* Page extract:
■ ■ ■ ■ ■
The official site for the UI Health Care Web Center
Writing for the Web
Web readers read a fraction of a page’s content. Write and format content that lends itself to browsing.
Consider presenting content in chunks—self-contained units of meaning—introduced with a simple paragraph or summary and organized using subheads.
Use short paragraphs.
Use inverted pyramid story structure, placing most important information at the beginning.
Call out essential information like times, dates, addresses, and phone numbers.
Use subhead levels purposefully. Head levels (H1, H2, H3, etc.) assume subordinate relationships.
Avoid brochure-ware, simple conversions of brochures to web pages. Better to recast the content of a brochure into web pages that use guidelines above to better attract users’ attention.
Help web readers find the information they’re seeking.
Provide facts and avoid interpretation and fluff.
Use headlines and subheads that avoid cliché and tell something useful.
Search Engine Optimization
Use concise headlines that state key elements of the content.
■ ■ ■ ■ ■
[Records excerpted from a collection]

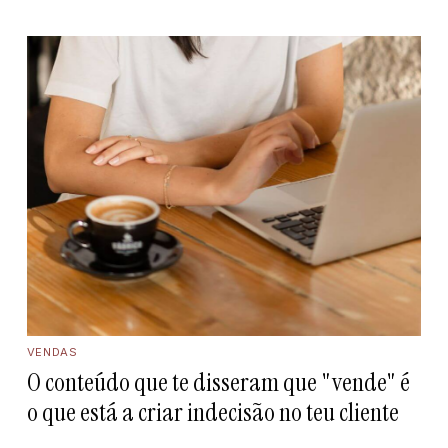
VENDAS
O conteúdo que te disseram que "vende" é
o que está a criar indecisão no teu cliente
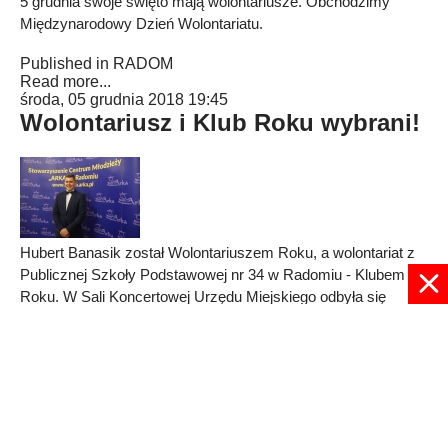
5 grudnia swoje święto mają wolontariusze. Obchodzimy
Międzynarodowy Dzień Wolontariatu.
Published in
RADOM
Read more...
środa, 05 grudnia 2018 19:45
Wolontariusz i Klub Roku wybrani!
Hubert Banasik został Wolontariuszem Roku, a wolontariat z
Publicznej Szkoły Podstawowej nr 34 w Radomiu - Klubem
Roku. W Sali Koncertowej Urzędu Miejskiego odbyła się
coroczna gala z okazji Międzynarodowego Dnia
Wolontariusza.
Published in
RADOM
Read more...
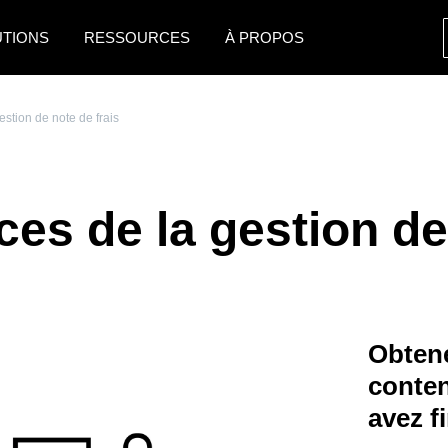
UTIONS
RESSOURCES
À PROPOS
AMERICAS
EUROPE
estion de note de frais
United States (English)
United Kingdom (Engli
Canada (English)
France (Français)
ces de la gestion de
Canada (Français)
Deutschland (Deutsch)
México (Español)
Italia (Italiano)
Brasil (Português)
Nederlands (English)
Obtene
Sweden (English)
conte
Denmark (English)
avez f
Finland (English)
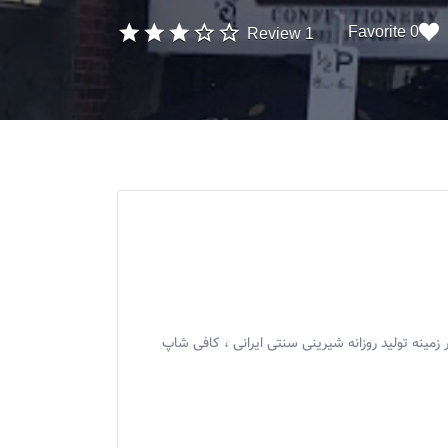
0 Favorite
1 Review
ای کندو ملبورن پس از تغییر مالکیت از سال ۲۰۱۸ ، در زمینه تولید روزانه شیرینی سنتی ایرانی ، کافی شاپ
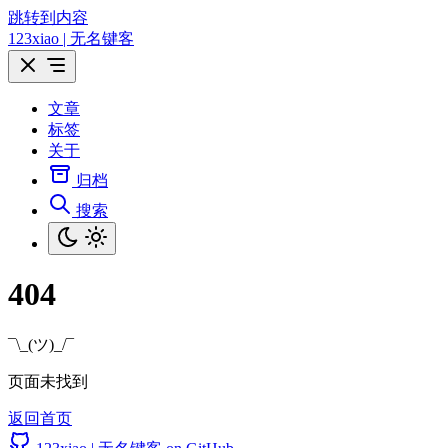
跳转到内容
123xiao | 无名键客
文章
标签
关于
归档
搜索
404
¯\_(ツ)_/¯
页面未找到
返回首页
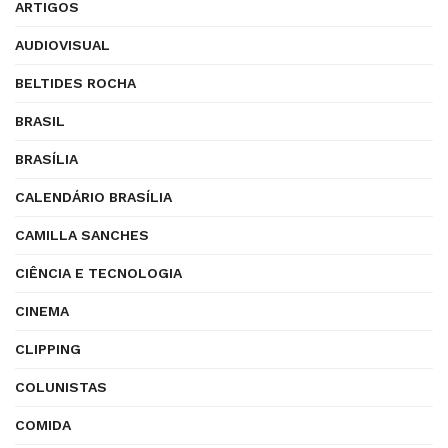
ARTIGOS
AUDIOVISUAL
BELTIDES ROCHA
BRASIL
BRASÍLIA
CALENDÁRIO BRASÍLIA
CAMILLA SANCHES
CIÊNCIA E TECNOLOGIA
CINEMA
CLIPPING
COLUNISTAS
COMIDA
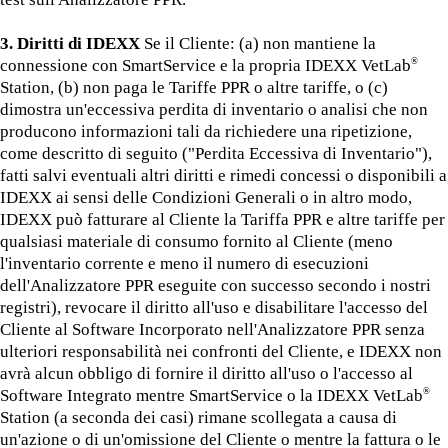
3. Diritti di IDEXX
Se il Cliente: (a) non mantiene la
connessione con SmartService e la propria IDEXX VetLab
®
Station, (b) non paga le Tariffe PPR o altre tariffe, o (c)
dimostra un'eccessiva perdita di inventario o analisi che non
producono informazioni tali da richiedere una ripetizione,
come descritto di seguito ("Perdita Eccessiva di Inventario"),
fatti salvi eventuali altri diritti e rimedi concessi o disponibili a
IDEXX ai sensi delle Condizioni Generali o in altro modo,
IDEXX può fatturare al Cliente la Tariffa PPR e altre tariffe per
qualsiasi materiale di consumo fornito al Cliente (meno
l'inventario corrente e meno il numero di esecuzioni
dell'Analizzatore PPR eseguite con successo secondo i nostri
registri), revocare il diritto all'uso e disabilitare l'accesso del
Cliente al Software Incorporato nell'Analizzatore PPR senza
ulteriori responsabilità nei confronti del Cliente, e IDEXX non
avrà alcun obbligo di fornire il diritto all'uso o l'accesso al
Software Integrato mentre SmartService o la IDEXX VetLab
®
Station (a seconda dei casi) rimane scollegata a causa di
un'azione o di un'omissione del Cliente o mentre la fattura o le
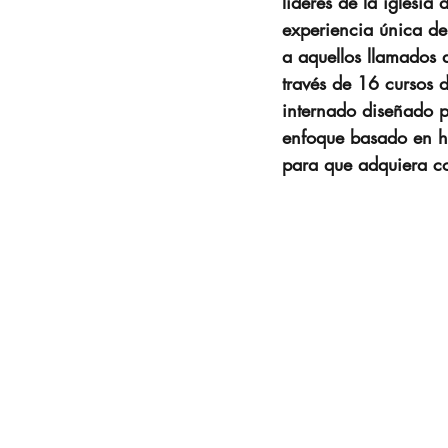
líderes de la iglesia
Reportar
Esgrima (Qu
experiencia única de
a aquellos llamados a
través de 16 cursos 
Nazarenos Seguros
D
internado diseñado pa
enfoque basado en ha
para que adquiera co
Black Ministries
COVI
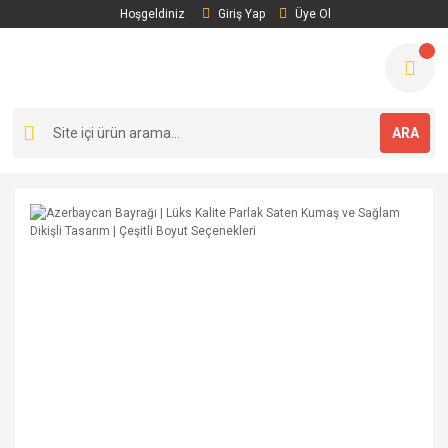
Hoşgeldiniz
Giriş Yap
Üye Ol
ARA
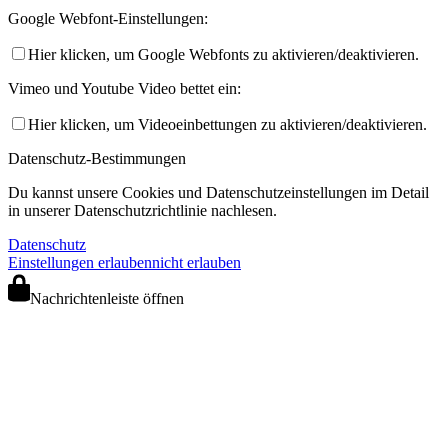
Google Webfont-Einstellungen:
Hier klicken, um Google Webfonts zu aktivieren/deaktivieren.
Vimeo und Youtube Video bettet ein:
Hier klicken, um Videoeinbettungen zu aktivieren/deaktivieren.
Datenschutz-Bestimmungen
Du kannst unsere Cookies und Datenschutzeinstellungen im Detail
in unserer Datenschutzrichtlinie nachlesen.
Datenschutz
Einstellungen erlauben
nicht erlauben
Nachrichtenleiste öffnen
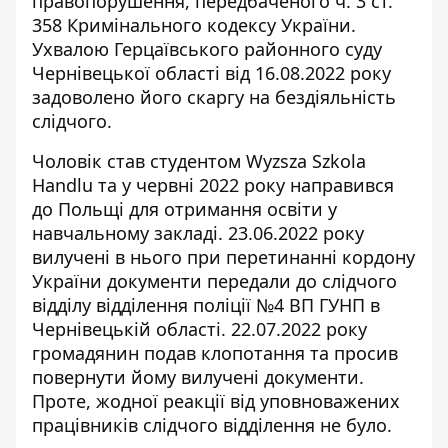
правопорушення, передбаченого ч. 3 ст.
358 Кримінального кодексу України.
Ухвалою Герцаївського районного суду
Чернівецької області від 16.08.2022 року
задоволено його скаргу на бездіяльність
слідчого.
Чоловік став студентом Wyzsza Szkola
Handlu та у червні 2022 року направився
до Польщі для отримання освіти у
навчальному закладі. 23.06.2022 року
вилучені в нього при перетинанні кордону
України документи передали до слідчого
відділу відділення поліції №4 ВП ГУНП в
Чернівецькій області. 22.07.2022 року
громадянин подав клопотання та просив
повернути йому вилучені документи.
Проте, жодної реакції від уповноважених
працівників слідчого відділення не було.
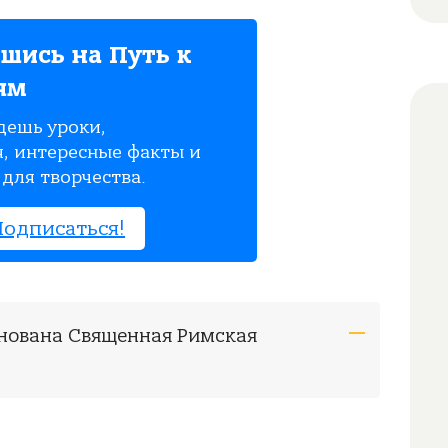
шись на Путь к
ям
дешь уроки,
, интересные факты и
для творчества.
Подписаться!
основана Священная Римская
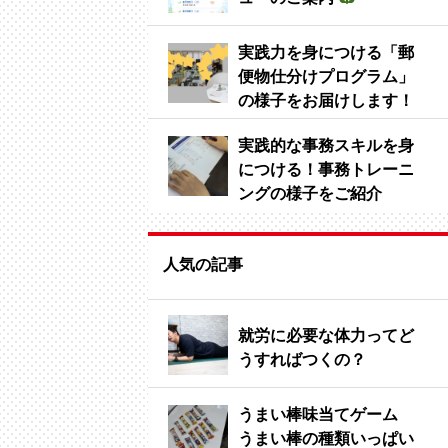
実践力を身につける「郵
便物仕分けプログラム」
の様子をお届けします！
実践的な事務スキルを身
につける！事務トレーニ
ングの様子をご紹介
人気の記事
就労に必要な体力ってど
うすればつくの？
うまい棒味当てゲーム
うまい棒の種類いっぱい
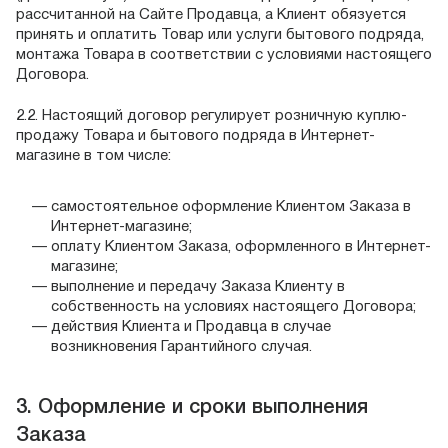
рассчитанной на Сайте Продавца, а Клиент обязуется
принять и оплатить Товар или услуги бытового подряда,
монтажа Товара в соответствии с условиями настоящего
Договора.
2.2. Настоящий договор регулирует розничную куплю-
продажу Товара и бытового подряда в Интернет-
магазине в том числе:
самостоятельное оформление Клиентом Заказа в
Интернет-магазине;
оплату Клиентом Заказа, оформленного в Интернет-
магазине;
выполнение и передачу Заказа Клиенту в
собственность на условиях настоящего Договора;
действия Клиента и Продавца в случае
возникновения Гарантийного случая.
3. Оформление и сроки выполнения
Заказа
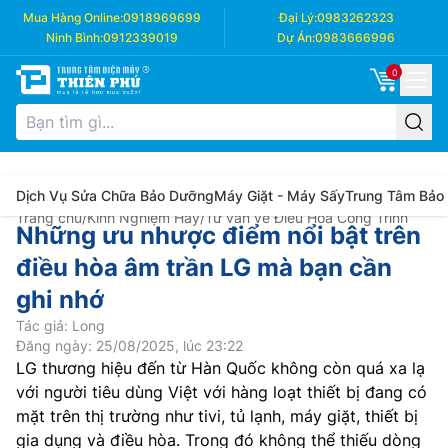
Mua Hàng Online:
0918969699
Đại Lý:
0983262323
Ninh Bình:
0912339019
Dự Án:
0983666996
0
Dịch Vụ Sửa Chữa Bảo Dưỡng
Máy Giặt - Máy Sấy
Trung Tâm Bảo
Trang chủ
/
Kinh Nghiệm Hay
/
Tư vấn về Điều Hòa Công Trình
Những ưu nhược điểm nổi bật trên
điều hòa âm trần LG mà bạn cần
ghi nhớ
Tác giả: Long
Đăng ngày: 25/08/2025, lúc 23:22
LG thương hiệu đến từ Hàn Quốc không còn quá xa lạ
với người tiêu dùng Việt với hàng loạt thiết bị đang có
mặt trên thị trường như tivi, tủ lạnh, máy giặt, thiết bị
gia dụng và điều hòa. Trong đó không thể thiếu dòng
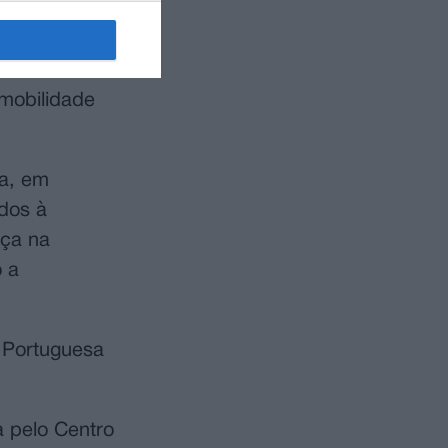
22 de
 2025
mobilidade
ça, em
ados à
nça na
o a
 Portuguesa
 pelo Centro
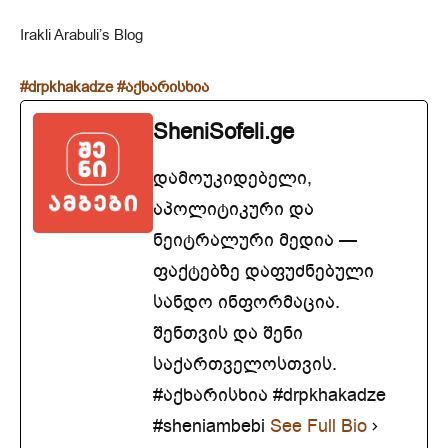
Irakli Arabuli’s Blog
#drpkhakadze
#აქხარისხია
SheniSofeli.ge
დამოუკიდებელი,
აპოლიტიკური და
ნეიტრალური მედია —
ფაქტებზე დაფუძნებული
სანდო ინფორმაცია.
შენთვის და შენი
საქართველოსთვის.
#აქხარისხია #drpkhakadze
#sheniambebi
See Full Bio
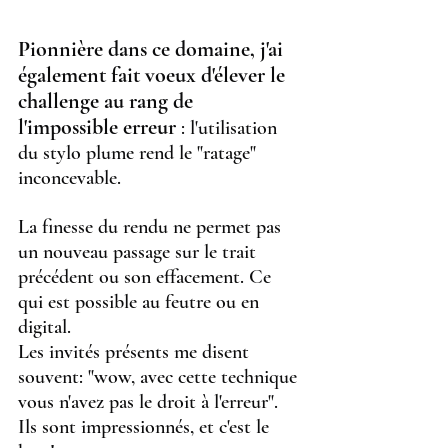
Pionnière dans ce domaine, j'ai 
également fait voeux d'élever le 
challenge au rang de 
l'impossible erreur
: l'utilisation 
du stylo plume rend le "ratage" 
inconcevable.
La finesse du rendu ne permet pas 
un nouveau passage sur le trait 
précédent ou son effacement. Ce 
qui est possible au feutre ou en 
digital.
Les invités présents me disent 
souvent: "wow, avec cette technique 
vous n'avez pas le droit à l'erreur".
Ils sont impressionnés, et c'est le 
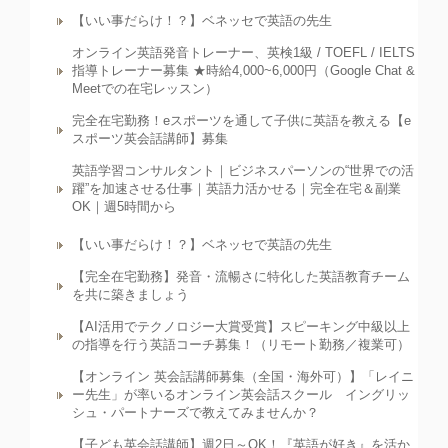
【いい事だらけ！？】ベネッセで英語の先生
オンライン英語発音トレーナー、英検1級 / TOEFL / IELTS
指導トレーナー募集 ★時給4,000~6,000円（Google Chat &
Meetでの在宅レッスン）
完全在宅勤務！eスポーツを通して子供に英語を教える【e
スポーツ英会話講師】募集
英語学習コンサルタント｜ビジネスパーソンの“世界での活
躍”を加速させる仕事｜英語力活かせる｜完全在宅＆副業
OK｜週5時間から
【いい事だらけ！？】ベネッセで英語の先生
【完全在宅勤務】発音・流暢さに特化した英語教育チーム
を共に築きましょう
【AI活用でテクノロジー大賞受賞】スピーキング中級以上
の指導を行う英語コーチ募集！（リモート勤務／複業可）
【オンライン 英会話講師募集（全国・海外可）】「レイニ
ー先生」が率いるオンライン英会話スクール イングリッ
シュ・パートナーズで教えてみませんか？
【子ども英会話講師】週2日～OK！『英語が好き』を活か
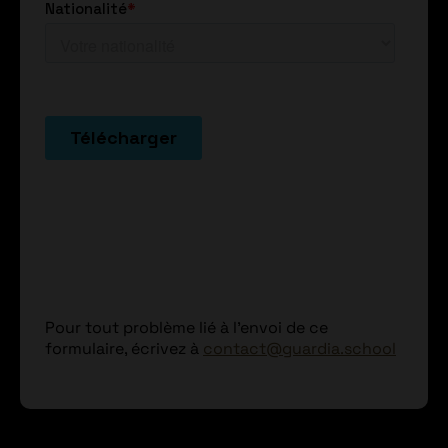
Pour tout problème lié à l'envoi de ce
formulaire, écrivez à
contact@guardia.school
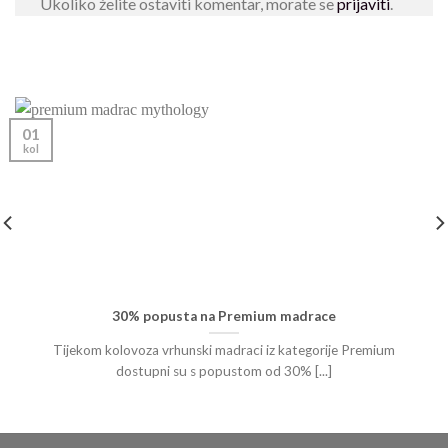
Ukoliko želite ostaviti komentar, morate se
prijaviti
.
01
kol
30% popusta na Premium madrace
Tijekom kolovoza vrhunski madraci iz kategorije Premium
dostupni su s popustom od 30% [...]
■ ■ ■ ■ ■
* Requirement:
Write out the web writing guidelines in full, word for word.

* Solution for this exercise:
The official site for the UI Health Care Web Center
Writing for the Web
Web readers read a fraction of a page’s content. Write and format content that lends itself to browsing.
Consider presenting content in chunks—self-contained units of meaning—introduced with a simple paragraph or summary and organized using subheads.
Use short paragraphs.
Use inverted pyramid story structure, placing most important information at the beginning.
Call out essential information like times, dates, addresses, and phone numbers.
Use subhead levels purposefully. Head levels (H1, H2, H3, etc.) assume subordinate relationships.
Avoid brochure-ware, simple conversions of brochures to web pages. Better to recast the content of a brochure into web pages that use guidelines above to better attract users’ attention.
Help web readers find the information they’re seeking.
Provide facts and avoid interpretation and fluff.
Use headlines and subheads that avoid cliché and tell something useful.
Search Engine Optimization
Use concise headlines that state key elements of the content.